Posted on November 13, 2017 by Gregory H. Smith
There is growing recognition that New England’s energy costs are much higher than neighboring parts of the country. To a large extent, these high costs are due to the combination of transmission congestion, an ever-increasing reliance on natural gas and a shortage of natural gas supply in the New England market. As a result, new participants are seeking entry into the market, including several seeking to expand the diversity of generation sources.
Antrim Wind Energy, LLC is an example of new participants seeking entry into the market. In 2015, Antrim filed an Application for Certificate of Site and Facility with the New Hampshire Site Evaluation Committee (“SEC”) to develop a wind farm. The Application was Antrim’s second attempt to gain SEC approval. As noted in this space, an earlier Antrim project was denied in 2013 based primarily on its “aesthetic” effect on the region. Several key factors led to a different outcome in the second proceeding.
Since 2013, the New Hampshire SEC has substantially revised its siting rules. Particularly pertinent to the Antrim Wind Project are new, more specific rules for aesthetic assessments. Although review of aesthetic effects are, by their nature, somewhat subjective, the rules provide objective standards for visual impact assessments to provide greater predictability of outcomes. The SEC rules require the Committee to consider seven different, specific criteria in making a determination as to whether a proposed project will have an unreasonable adverse effect on aesthetics.
In reviewing the second Antrim proposal, the SEC placed particular emphasis on criterion six (6), whether the project would be a dominant or prominent feature in the landscape.
In its second proposal, Antrim made several significant modifications to its earlier application case, that, coupled with the changes in the governing law, produced the favorable outcome. Most important, the number of wind turbines, and their size and scale were reduced. This modification doubtless affected the Committee’s analysis of whether the project “would be a dominant and prominent feature” in the landscape.

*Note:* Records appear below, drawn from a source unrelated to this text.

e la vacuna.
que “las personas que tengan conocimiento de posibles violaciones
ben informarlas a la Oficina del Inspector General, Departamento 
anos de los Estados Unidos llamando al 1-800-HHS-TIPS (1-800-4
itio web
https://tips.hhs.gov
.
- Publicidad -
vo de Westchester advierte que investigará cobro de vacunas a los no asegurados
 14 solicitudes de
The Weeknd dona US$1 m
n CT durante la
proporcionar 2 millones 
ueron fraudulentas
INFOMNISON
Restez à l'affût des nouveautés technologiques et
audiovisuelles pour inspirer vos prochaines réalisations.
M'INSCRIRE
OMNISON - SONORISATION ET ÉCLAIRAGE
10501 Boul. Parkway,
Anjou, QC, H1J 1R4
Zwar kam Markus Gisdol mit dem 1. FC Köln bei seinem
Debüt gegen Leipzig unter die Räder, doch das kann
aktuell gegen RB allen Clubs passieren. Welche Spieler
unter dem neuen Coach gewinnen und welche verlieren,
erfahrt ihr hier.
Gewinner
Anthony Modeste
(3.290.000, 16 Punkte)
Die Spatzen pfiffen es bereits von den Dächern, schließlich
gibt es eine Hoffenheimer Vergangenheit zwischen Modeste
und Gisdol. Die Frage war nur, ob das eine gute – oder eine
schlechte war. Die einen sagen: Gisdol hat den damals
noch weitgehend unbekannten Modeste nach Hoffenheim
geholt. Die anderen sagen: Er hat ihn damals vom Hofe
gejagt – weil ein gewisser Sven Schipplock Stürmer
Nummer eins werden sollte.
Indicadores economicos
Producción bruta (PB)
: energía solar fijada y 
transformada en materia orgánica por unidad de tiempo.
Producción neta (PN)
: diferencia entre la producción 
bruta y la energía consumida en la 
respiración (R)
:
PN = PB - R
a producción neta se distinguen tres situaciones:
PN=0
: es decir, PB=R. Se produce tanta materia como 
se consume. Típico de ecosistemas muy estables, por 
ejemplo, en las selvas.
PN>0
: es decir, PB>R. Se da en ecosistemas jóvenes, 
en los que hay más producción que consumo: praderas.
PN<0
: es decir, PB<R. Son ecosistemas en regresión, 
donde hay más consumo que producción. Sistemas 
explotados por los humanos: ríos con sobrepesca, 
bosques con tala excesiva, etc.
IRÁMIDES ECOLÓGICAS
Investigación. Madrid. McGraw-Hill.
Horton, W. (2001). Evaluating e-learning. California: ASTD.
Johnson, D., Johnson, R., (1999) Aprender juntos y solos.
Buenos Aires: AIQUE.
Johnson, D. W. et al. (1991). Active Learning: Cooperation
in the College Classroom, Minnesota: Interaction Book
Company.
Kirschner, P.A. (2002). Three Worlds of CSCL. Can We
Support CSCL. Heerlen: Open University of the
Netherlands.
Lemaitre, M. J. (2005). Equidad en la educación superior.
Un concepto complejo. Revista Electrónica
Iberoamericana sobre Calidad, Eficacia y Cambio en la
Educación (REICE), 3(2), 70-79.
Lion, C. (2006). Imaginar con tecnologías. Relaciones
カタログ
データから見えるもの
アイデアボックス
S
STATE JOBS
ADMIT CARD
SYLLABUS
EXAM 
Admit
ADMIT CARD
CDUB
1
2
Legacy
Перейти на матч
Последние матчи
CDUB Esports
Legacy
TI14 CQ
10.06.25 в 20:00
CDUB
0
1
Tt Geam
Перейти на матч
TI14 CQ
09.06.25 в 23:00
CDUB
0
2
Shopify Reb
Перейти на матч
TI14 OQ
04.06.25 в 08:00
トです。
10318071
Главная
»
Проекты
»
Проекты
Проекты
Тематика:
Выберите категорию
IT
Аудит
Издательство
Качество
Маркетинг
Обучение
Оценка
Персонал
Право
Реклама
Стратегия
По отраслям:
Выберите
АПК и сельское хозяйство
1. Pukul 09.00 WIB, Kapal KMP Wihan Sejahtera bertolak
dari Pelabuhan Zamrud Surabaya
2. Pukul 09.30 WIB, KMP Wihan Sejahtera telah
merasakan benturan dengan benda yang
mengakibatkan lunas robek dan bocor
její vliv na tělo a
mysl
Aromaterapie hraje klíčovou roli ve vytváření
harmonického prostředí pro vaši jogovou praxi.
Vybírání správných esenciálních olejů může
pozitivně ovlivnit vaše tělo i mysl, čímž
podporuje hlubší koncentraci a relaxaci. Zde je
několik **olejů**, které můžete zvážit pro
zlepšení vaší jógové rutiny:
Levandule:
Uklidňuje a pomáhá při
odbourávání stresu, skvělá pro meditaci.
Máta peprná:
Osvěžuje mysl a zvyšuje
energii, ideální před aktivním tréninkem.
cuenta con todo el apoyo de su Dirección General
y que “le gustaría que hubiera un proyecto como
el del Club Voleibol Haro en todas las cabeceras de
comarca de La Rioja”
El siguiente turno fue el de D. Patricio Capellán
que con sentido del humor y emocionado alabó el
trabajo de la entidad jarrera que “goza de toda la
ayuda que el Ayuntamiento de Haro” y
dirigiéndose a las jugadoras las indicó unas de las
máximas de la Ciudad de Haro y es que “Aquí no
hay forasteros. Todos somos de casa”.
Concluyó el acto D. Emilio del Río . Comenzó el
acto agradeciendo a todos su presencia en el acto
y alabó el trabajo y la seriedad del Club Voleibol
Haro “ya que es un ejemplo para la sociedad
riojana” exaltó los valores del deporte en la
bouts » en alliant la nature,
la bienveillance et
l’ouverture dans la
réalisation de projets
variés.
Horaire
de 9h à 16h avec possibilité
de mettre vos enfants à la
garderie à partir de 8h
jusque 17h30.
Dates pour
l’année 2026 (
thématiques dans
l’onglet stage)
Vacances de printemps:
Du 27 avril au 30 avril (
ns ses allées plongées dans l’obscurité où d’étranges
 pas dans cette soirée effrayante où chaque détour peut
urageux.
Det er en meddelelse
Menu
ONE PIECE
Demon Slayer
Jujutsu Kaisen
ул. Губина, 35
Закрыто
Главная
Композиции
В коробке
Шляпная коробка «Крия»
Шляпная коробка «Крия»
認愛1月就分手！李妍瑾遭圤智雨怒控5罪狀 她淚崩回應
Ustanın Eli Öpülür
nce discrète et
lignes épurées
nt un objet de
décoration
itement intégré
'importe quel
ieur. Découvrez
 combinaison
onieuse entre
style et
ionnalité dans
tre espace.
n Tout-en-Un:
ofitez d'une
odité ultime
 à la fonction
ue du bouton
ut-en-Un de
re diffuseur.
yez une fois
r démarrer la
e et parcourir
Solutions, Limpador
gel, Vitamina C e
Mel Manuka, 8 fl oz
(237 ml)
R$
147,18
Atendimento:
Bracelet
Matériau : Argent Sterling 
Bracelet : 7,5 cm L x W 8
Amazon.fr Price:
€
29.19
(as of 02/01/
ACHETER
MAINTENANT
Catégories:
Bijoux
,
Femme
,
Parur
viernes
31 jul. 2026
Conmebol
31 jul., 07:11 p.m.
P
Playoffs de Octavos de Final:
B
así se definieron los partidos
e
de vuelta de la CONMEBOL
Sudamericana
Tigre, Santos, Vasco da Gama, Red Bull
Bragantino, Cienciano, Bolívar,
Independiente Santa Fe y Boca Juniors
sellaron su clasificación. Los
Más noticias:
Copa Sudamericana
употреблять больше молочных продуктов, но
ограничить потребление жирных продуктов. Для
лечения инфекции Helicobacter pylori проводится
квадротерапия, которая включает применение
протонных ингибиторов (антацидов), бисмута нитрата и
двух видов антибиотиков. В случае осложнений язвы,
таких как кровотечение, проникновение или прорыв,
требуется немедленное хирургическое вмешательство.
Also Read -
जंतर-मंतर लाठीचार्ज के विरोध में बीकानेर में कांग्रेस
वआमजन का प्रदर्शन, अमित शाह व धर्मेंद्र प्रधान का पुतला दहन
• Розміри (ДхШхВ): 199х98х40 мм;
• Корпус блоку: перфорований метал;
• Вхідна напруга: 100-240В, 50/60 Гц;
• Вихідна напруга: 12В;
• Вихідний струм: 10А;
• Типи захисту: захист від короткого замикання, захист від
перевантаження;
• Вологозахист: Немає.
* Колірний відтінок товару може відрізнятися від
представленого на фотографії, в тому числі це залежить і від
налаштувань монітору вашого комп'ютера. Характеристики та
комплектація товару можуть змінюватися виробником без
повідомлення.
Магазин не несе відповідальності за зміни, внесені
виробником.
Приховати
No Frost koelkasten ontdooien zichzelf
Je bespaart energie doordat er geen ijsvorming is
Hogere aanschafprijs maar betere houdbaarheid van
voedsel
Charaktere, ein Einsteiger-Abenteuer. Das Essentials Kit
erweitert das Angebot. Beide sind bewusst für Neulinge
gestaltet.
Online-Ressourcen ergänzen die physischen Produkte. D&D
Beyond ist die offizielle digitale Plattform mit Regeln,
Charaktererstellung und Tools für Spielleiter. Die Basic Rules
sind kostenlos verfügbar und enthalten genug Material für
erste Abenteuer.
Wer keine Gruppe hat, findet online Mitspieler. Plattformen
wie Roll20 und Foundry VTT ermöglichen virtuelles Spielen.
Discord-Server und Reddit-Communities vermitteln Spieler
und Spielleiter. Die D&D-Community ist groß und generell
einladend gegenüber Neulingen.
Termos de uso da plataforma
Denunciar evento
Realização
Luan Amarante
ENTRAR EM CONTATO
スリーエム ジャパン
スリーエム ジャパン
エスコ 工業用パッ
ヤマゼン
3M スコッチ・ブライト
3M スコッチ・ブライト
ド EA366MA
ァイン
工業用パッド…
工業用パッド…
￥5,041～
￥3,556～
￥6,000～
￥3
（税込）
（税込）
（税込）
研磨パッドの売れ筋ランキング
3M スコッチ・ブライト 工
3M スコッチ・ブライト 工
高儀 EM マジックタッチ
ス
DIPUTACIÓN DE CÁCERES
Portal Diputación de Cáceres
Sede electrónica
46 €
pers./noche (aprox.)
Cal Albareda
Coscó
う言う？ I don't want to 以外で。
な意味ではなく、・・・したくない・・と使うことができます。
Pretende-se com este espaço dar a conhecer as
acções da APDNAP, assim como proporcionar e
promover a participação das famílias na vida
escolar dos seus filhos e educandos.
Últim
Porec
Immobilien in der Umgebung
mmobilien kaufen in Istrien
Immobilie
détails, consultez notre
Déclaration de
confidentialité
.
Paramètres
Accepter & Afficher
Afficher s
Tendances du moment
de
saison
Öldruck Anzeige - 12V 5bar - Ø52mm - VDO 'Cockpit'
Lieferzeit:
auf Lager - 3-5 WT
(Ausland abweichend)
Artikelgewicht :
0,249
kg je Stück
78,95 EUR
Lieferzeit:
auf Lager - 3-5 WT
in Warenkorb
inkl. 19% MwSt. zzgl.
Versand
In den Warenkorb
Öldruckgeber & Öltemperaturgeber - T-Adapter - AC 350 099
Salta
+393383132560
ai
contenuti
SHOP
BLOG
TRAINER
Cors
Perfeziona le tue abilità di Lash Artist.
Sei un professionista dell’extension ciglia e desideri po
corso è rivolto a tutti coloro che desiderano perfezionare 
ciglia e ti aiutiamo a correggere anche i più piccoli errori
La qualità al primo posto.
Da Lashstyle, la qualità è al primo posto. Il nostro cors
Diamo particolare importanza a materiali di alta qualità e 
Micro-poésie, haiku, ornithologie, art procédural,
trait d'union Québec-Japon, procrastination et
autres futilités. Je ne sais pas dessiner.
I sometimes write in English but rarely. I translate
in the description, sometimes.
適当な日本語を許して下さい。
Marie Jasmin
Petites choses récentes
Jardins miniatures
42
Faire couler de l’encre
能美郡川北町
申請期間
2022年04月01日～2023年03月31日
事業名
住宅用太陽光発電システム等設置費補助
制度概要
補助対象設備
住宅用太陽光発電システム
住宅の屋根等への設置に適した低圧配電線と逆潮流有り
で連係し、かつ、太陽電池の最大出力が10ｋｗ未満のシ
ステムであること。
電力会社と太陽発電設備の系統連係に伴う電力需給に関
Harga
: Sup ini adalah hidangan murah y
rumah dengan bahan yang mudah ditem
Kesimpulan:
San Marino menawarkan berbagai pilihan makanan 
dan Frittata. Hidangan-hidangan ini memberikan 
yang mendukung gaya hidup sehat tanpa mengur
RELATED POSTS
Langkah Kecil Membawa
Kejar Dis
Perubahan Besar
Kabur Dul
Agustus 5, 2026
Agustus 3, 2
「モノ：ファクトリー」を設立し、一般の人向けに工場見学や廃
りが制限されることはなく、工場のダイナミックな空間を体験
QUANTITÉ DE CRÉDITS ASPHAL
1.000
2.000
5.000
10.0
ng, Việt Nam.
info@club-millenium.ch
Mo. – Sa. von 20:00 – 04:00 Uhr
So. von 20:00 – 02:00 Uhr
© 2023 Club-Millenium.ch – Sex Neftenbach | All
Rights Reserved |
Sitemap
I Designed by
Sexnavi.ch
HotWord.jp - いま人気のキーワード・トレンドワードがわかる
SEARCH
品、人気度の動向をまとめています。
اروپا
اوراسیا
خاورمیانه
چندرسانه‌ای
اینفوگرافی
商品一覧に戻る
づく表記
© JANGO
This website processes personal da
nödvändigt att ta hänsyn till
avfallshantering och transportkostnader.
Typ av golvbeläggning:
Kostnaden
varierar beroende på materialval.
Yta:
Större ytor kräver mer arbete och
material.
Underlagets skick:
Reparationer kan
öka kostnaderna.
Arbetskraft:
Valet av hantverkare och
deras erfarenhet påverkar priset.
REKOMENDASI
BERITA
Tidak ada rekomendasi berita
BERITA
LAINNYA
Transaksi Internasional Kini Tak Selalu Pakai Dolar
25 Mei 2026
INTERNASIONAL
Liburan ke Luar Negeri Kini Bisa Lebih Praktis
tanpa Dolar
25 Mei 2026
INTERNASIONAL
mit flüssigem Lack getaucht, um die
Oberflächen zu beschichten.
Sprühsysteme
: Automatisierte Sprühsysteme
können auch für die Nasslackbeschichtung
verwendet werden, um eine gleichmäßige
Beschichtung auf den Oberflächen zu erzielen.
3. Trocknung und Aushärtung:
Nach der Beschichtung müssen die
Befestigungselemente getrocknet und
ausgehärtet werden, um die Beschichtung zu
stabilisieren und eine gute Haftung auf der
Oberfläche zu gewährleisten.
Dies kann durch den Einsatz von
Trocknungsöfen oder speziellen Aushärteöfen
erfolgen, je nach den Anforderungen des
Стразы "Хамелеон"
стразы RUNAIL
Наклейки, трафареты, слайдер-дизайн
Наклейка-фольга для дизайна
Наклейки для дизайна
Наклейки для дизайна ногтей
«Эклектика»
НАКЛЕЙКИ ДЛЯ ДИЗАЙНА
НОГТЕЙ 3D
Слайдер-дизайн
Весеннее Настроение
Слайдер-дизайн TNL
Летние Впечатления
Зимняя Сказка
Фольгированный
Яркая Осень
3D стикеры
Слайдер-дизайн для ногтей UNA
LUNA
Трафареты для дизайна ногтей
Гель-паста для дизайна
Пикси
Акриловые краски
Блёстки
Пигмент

The SEC also adopted a public interest test as part of the new rules, which made a significant difference in review of the 2015 application. No clear definition is provided in the rules as to how an applicant can demonstrate that a project is in the public interest. A focus on project benefits seems to be a key factor. In the Antrim case, beyond the obvious benefits of diversifying energy generation to include clean, renewable wind energy with the corresponding beneficial effect on climate change, there were recognized benefits to the community similar to those in the land use approval process. These included stabilizing tax payments through a municipal agreement, investments in community infrastructure, and permanent preservation of 908 acres of land as a form of mitigation.
The Antrim Wind project now stands alone in New Hampshire as the only sizable energy project to first have been rejected by the SEC, and subsequently reheard and approved. The protracted Antrim case demonstrates that the somewhat complicated siting rules are capable of reasoned and predictable application. It is also clear that this case provides useful instruction for what will likely be required for approval in the subsequent applications.